Even as impact investing percolates into the mainstream and some people—in this case, J.P. Morgan—predict big things for the sector, many questions remain about this emerging asset class regarding performance, asset allocation and access for retail investors.

It all made for a day of interesting conversation at Financial Advisor and Private Wealth magazine’s Impact Investing Conference on Sunday in Denver, which is part of the overall Innovative Alternative Investment Strategies Conference. A roster of some of the leading players in impact investing discussed where the industry was, is and likely will be, as financial advisors in attendance sought insights about how to incorporate this asset category into client portfolios.

In a nutshell, impact investing is about achieving both a competitive financial return and a measureable social, economic and/or environmental impact. Most impact investments are structured as debt funds. Some funds place more emphasis on creating an impact than on generating investment returns, and vice versa. So the relationship between the two can get a little squishy, and that can create confusion when it comes to gauging their financial performance.

“You have to be careful how you define rate of return,” said Liz Sessler, senior investment marketing manager at the Enterprise Community Loan Fund. “There’s a balancing act between creating opportunities in the communities we serve and trying to be excellent stewards of capital.”

Sessler manages the Enterprise Community Impact Note, which uses its funds to build affordable housing, community health centers, schools and other facilities in low-income neighborhoods. The minimum investment is $5,000, and interest rates paid on investments range from 1.5 percent for two years to 3.5 percent for 10 years.

“One of the hurdles impact investing needs to overcome is the perception of lower returns across the board,” said Justin Conway, director of investment partnerships at Calvert Foundation, whose Community Investment Note has 6,000 investors channeling capital to about 200 nonprofits and social enterprises around the globe.

The notes have an investment minimum of $1,000, and can be bought either directly or through a brokerage account. They offer fixed-interest returns ranging from 0.5 percent for one-year terms to 2 percent for five-year terms.

“Calvert has been called above average and below average [regarding its investment returns],” Conway said. “It depends on the year. We’re trying to produce stable returns.”

Gloria Nelund, chairman and CEO of the TriLinc Global Impact Fund, cited a study that showed nearly 50 percent of retail investors want to make an impact if they can, but not at the expense of giving up investment returns. “We need to continue creating products that can deliver returns,” she said.

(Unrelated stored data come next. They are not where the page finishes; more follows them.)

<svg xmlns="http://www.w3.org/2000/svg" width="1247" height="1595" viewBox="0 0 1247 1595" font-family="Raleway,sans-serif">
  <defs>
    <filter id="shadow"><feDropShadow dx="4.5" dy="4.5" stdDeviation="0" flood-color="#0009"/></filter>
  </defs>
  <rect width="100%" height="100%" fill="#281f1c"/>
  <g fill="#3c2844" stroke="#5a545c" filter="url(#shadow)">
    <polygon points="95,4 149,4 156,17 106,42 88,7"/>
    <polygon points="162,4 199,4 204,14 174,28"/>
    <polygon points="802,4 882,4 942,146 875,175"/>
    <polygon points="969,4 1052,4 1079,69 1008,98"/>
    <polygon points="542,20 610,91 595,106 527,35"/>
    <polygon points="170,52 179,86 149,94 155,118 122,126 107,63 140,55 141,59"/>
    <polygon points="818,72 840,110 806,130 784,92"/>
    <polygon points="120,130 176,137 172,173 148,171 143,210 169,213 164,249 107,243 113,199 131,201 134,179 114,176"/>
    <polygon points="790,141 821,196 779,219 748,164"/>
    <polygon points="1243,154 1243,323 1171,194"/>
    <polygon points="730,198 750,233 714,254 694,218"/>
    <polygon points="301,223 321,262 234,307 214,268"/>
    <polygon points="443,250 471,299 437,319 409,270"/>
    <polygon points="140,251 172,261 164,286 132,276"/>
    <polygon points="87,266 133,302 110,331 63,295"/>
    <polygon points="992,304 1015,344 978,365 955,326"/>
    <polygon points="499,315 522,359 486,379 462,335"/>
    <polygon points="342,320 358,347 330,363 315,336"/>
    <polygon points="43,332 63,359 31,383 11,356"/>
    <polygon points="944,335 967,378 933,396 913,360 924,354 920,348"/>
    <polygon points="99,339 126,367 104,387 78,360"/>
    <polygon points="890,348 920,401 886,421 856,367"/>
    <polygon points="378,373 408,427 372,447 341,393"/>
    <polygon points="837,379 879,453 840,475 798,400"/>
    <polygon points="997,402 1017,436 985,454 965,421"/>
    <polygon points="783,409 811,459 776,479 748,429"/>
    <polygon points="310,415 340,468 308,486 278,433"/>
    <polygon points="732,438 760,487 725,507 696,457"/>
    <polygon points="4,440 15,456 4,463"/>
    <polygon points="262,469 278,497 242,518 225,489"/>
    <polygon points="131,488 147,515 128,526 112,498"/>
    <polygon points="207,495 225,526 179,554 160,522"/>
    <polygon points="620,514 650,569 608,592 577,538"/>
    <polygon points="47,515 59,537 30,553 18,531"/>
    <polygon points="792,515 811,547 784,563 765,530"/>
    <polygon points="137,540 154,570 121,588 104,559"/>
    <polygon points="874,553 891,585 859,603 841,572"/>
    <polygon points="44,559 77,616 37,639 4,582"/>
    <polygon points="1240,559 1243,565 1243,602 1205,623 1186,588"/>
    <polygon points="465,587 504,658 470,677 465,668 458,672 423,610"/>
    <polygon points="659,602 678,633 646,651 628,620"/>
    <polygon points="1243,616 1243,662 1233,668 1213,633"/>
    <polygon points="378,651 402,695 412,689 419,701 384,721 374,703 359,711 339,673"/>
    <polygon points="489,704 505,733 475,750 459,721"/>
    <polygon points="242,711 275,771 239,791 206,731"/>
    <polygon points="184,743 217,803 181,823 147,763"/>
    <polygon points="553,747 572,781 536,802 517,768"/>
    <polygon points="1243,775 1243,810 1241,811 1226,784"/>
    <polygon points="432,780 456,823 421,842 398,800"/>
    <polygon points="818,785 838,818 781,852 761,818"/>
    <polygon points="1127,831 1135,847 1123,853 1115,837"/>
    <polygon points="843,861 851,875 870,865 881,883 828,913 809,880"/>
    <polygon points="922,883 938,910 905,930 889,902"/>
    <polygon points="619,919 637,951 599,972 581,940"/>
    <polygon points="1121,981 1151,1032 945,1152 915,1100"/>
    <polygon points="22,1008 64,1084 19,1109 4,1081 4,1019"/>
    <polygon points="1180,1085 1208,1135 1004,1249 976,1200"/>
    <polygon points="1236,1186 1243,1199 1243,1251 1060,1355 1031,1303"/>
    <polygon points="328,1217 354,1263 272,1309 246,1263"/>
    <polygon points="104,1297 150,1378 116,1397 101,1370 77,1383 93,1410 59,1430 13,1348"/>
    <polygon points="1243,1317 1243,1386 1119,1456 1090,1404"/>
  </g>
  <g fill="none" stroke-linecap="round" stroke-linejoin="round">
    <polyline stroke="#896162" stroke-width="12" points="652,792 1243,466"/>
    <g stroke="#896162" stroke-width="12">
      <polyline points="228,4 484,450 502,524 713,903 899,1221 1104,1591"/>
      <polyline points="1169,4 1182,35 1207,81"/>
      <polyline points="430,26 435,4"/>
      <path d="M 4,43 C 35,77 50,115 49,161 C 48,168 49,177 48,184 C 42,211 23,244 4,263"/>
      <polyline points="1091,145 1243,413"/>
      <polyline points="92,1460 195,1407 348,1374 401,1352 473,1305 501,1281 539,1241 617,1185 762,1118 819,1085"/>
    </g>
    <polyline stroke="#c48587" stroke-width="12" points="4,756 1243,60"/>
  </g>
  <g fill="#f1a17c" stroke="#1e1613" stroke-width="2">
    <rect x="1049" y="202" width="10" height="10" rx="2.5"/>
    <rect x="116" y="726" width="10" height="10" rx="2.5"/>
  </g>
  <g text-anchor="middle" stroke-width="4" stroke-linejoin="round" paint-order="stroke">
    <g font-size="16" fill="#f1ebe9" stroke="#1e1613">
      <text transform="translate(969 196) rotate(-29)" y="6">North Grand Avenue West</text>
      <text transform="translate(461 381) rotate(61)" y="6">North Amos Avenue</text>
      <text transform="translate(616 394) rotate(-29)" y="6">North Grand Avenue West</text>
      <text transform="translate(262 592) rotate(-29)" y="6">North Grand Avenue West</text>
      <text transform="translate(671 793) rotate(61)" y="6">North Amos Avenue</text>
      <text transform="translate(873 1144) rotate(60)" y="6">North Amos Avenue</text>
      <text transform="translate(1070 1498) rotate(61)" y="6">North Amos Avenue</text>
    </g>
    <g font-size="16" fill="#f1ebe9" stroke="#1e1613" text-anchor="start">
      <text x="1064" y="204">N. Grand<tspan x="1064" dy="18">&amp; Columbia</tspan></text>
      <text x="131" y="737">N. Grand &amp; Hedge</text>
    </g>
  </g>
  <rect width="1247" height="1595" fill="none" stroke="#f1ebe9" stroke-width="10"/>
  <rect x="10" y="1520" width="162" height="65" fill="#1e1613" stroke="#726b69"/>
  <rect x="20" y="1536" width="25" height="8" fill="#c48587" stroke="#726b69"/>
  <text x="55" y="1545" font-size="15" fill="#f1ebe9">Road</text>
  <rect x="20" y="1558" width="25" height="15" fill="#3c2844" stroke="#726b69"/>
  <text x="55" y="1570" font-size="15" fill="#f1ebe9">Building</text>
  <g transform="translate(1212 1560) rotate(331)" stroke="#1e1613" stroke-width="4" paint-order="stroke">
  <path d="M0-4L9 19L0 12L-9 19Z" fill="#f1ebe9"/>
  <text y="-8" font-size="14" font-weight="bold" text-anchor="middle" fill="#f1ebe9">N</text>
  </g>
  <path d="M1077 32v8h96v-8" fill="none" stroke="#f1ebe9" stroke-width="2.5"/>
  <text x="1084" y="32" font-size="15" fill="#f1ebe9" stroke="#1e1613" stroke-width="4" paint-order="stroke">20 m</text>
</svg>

The TriLinc Global Impact Fund, which launched earlier this year, is billed as the first registered impact investing-oriented fund in the U.S. open to non-accredited investors.

The fund is a diversified portfolio of strategic debt investments focused mainly in trade finance, senior secured loans and collateralized loans to expansion-stage companies in the developing world. The fund’s offering size is up to $1.25 billion, and the minimum investment is $2,000. The fund has a targeted annual yield of 6 percent to 7 percent, paid monthly.

For the most part, impact investments have traditionally been the domain of accredited investors. Products from Enterprise, Calvert Foundation and TriLinc are examples of an emerging trend to make them more accessible to retail investors.

Going even lower on the investor food chain is MicroPlace Inc., an online broker-dealer that’s owned by eBay. MicroPlace has democratized impact investing by opening up some impact opportunities to investors for as little as $20. That includes both the Enterprise Community Impact Note and Calvert Foundation's Community Investment Note.

MicroPlace is part of eBay’s e-commerce subsidiary, PayPal, which enables PayPal to become a payment mechanism for an investment account, said Megan Fielding, MicroPlace’s head of investments and business development.

Evolving Category

“[Impact investing] isn’t new,” Nelund said. “What’s new is the label on it as impact investing.”

Nelund noted that impact investing has been around since the 1940s, when it was practiced by the big institutional and sovereign wealth fund crowds. Since then, impact investing has slowly evolved to include high-net-worth investors, has developed a set of performance measurement metrics, and in recent years has attracted interest from large financial institutions such as J.P. Morgan.

In a report last year, J.P. Morgan projected the impact investment category to grow from $50 billion in 2009 to $500 billion in 2014 and then hit $1 trillion in 2020.

Nelund said two big trends are driving impact investing. One is the growing influence of the millennial generation (Gen Y), which as a collective group has shown an interest in using business and finance for the public good. The other is the desire to meet the basic needs of global population growth and address problems such as poverty, lack of education and the environment.

Impact investing is an exciting concept, but people shouldn’t let their hearts lead the way when it comes to putting money into this space. “All of these organizations have a mission and good intentions, and when you get caught up with that it can be intoxicating,” Fielding said. “But I can’t emphasize enough the importance of due diligence to make sure you know what you’re investing in.”